We want to check if there is any missing value in our NYC job dataset.
## col
## Hours/Shift 2050
## Post Until 1803
## Work Location 1 1517
## Preferred Skills 294
## Full-Time/Part-Time indicator 198
## Minimum Qual Requirements 23
## residency 13
## Job Category 2
## Career Level 2
## Residency Requirement 2
## Job ID 0
## Agency 0
## Posting Type 0
## # Of Positions 0
## Business Title 0
## Civil Service Title 0
## Title Classification 0
## Salary Range From 0
## Salary Range To 0
## Salary Frequency 0
## Work Location 0
We can see that there are total 10 columns have missing values. We decide to ignore Minimum Qualify Requirement, Job Category, Career Level and Residency Requirement because they only have less than 1% missing values in 2838 records.
We choose 5 columns that have more than 1% missing values to draw the missing pattern graph
From above plot we can observed that there are 30 different patterns. There are near 7% rows recorded as complete cases.The most common pattern is missing of hours shift, post until and work location 1, about 25% of total rows. And the amount of the pattern whose missing is hours shift and work location 1 is around 12.5% of total rows, which is similar to the amount of the pattern whose missing is hours shift and post until. The reason is that for hours shift, many job postings do not have uniform standards; for post until, blank means post until filled; and for work location 1, many job postings have given their work locations in variable “Work Location” and do not one more specific work location.

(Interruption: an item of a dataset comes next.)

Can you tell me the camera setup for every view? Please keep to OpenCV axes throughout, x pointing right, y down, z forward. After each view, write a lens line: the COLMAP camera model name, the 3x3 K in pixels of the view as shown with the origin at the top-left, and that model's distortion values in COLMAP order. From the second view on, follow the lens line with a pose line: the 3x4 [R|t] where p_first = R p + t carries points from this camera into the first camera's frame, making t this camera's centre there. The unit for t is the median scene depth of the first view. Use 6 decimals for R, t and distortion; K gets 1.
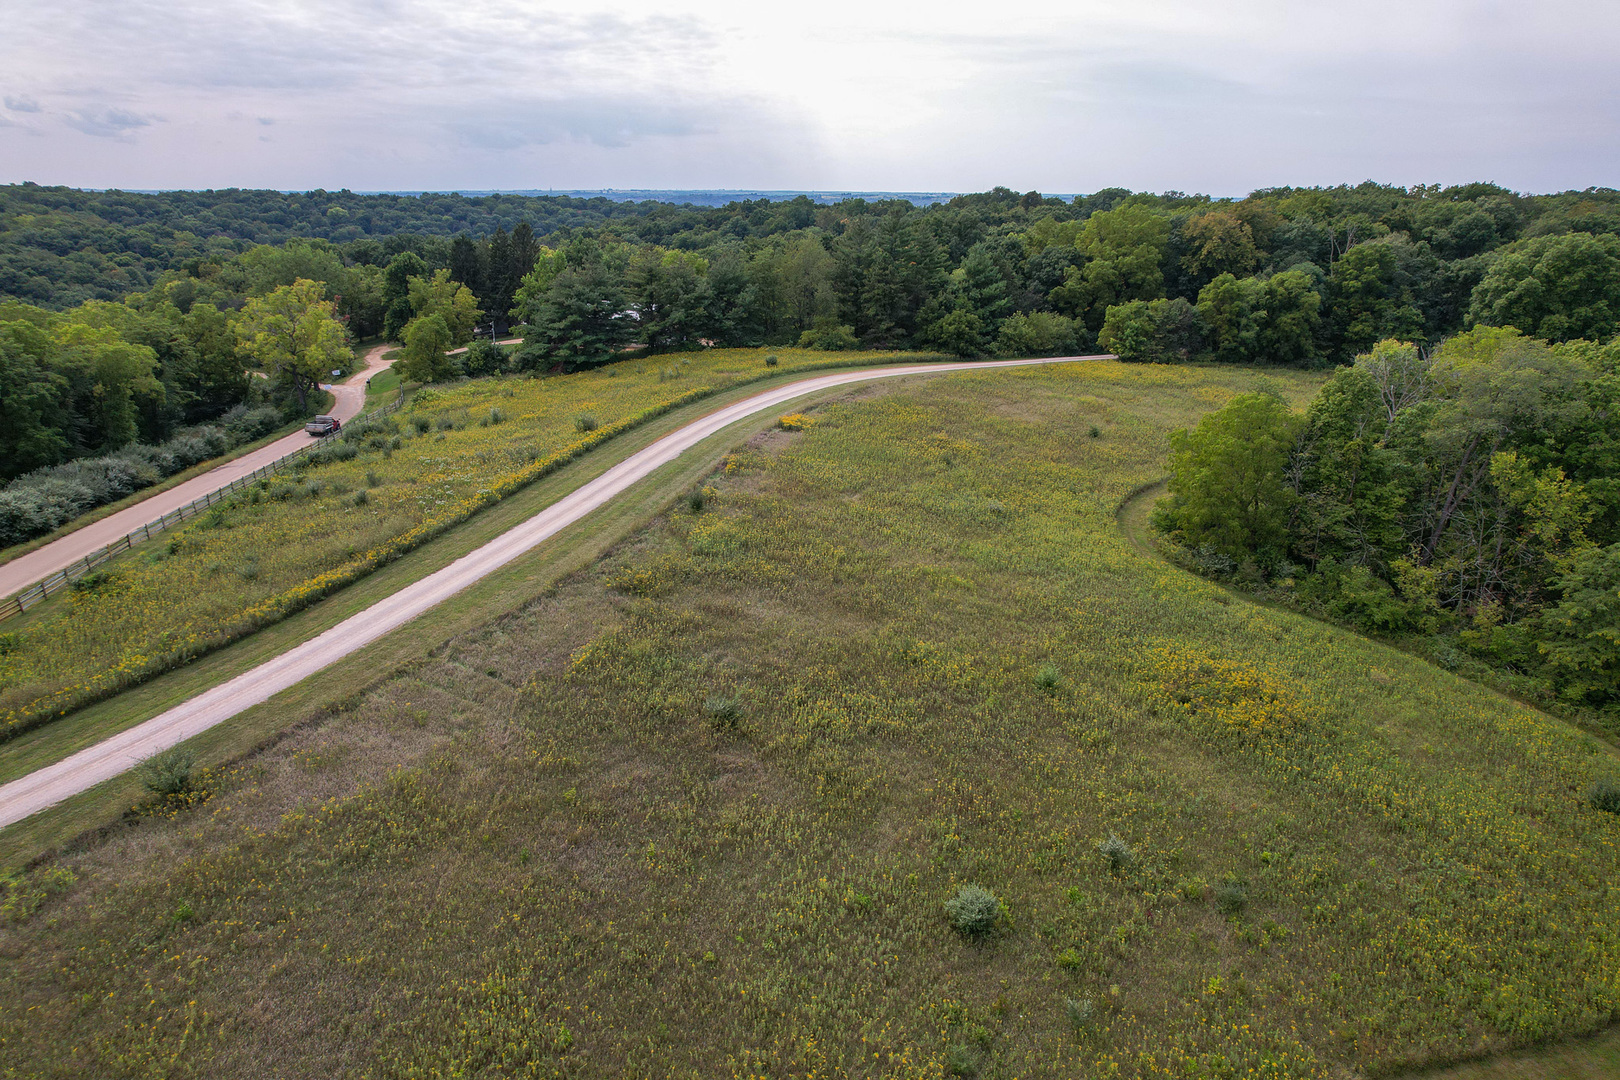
lens RADIAL K [[1007.2, 0, 833.1], [0, 1007.2, 540.2], [0, 0, 1]] dist [-0.075185, 0.061059]
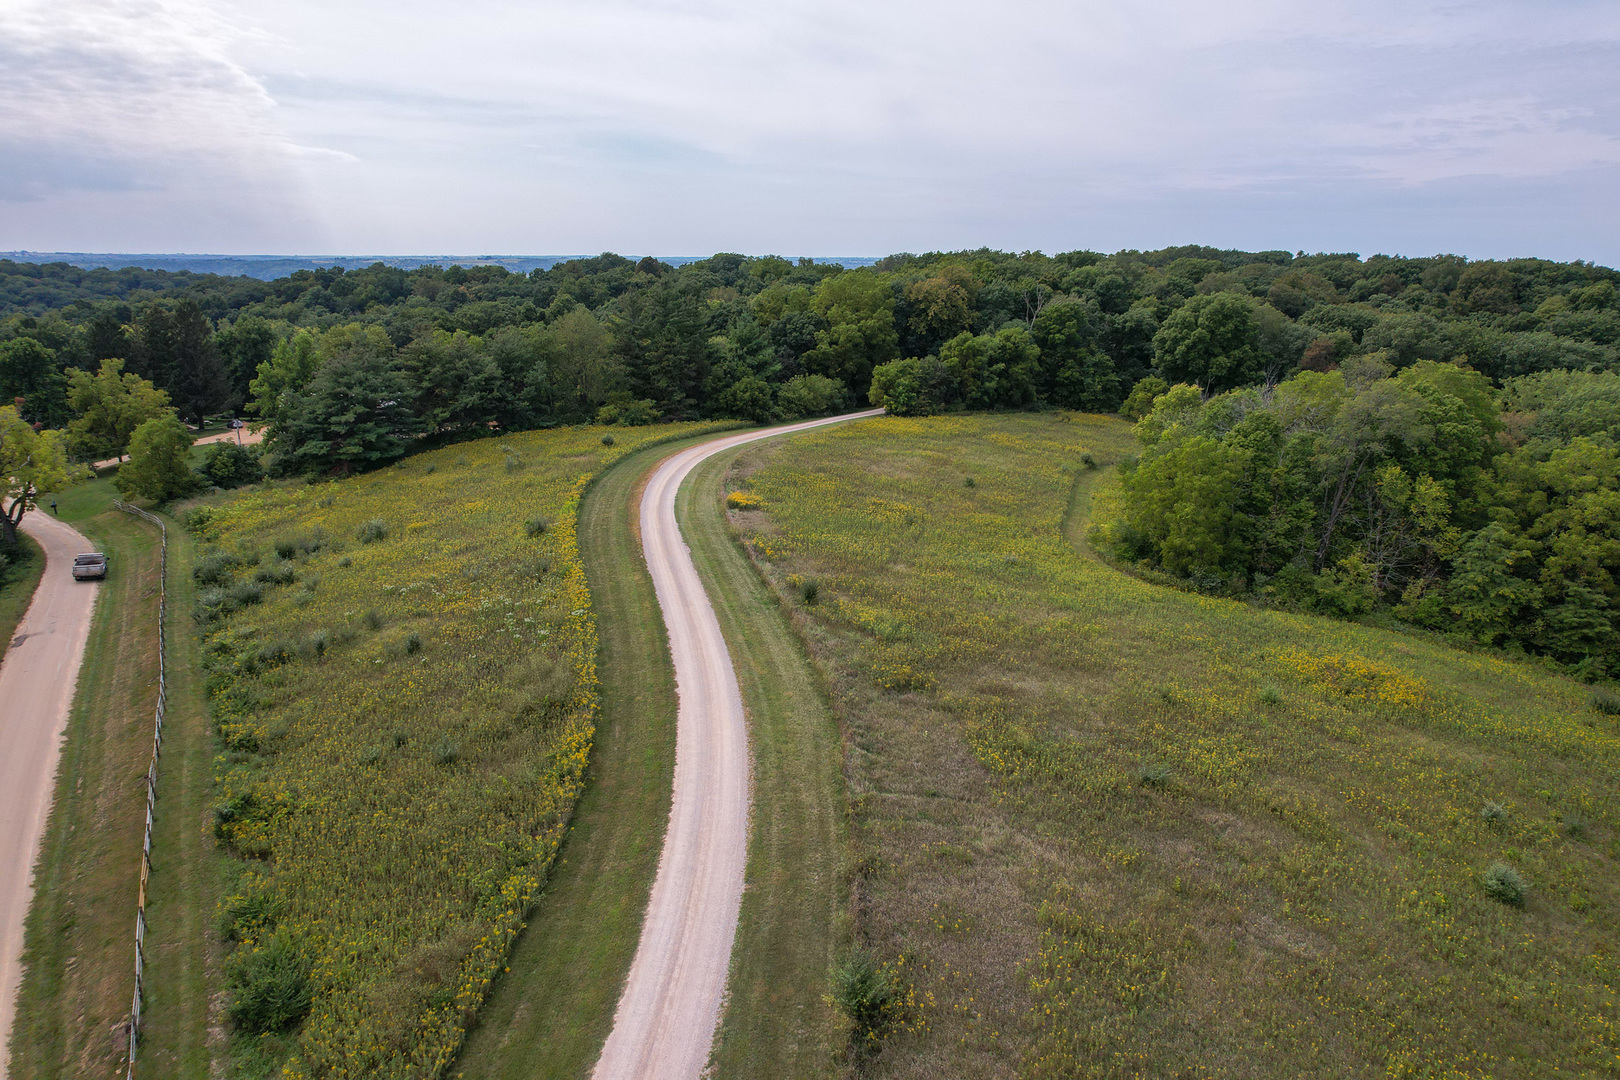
lens RADIAL K [[1007.2, 0, 833.1], [0, 1007.2, 540.2], [0, 0, 1]] dist [-0.075185, 0.061059]
pose [[0.904209, -0.114902, 0.411343, -0.231654], [0.138180, 0.990034, -0.027197, -0.025412], [-0.404118, 0.081431, 0.911075, 0.046226]]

The hours/Shift have over 75% values are missing, and for those values that are not lost, they are very different from each other, and are also difficult for us to classify and compare, so we decide to remove this column. The Post Until column have over 50% values are missing but we will keep it because Post Until is a date that the job post is available, and the missing means this post will remain available until filled. The Preferred Skill column have 10% values are missing. We will keep it because the missing means this post do not have preferred skill requirement. For other variables, we will determine how to deal with them when we make visualization.
Since Business title is one of the most important variables,we choose some records to analyze the relationship and check if our decision is right. From this graph we can find most of this business titles miss “Hours/Shift”, but for variable “Preferred Skills”, almost all business titles have a value. Thus, our decision is right.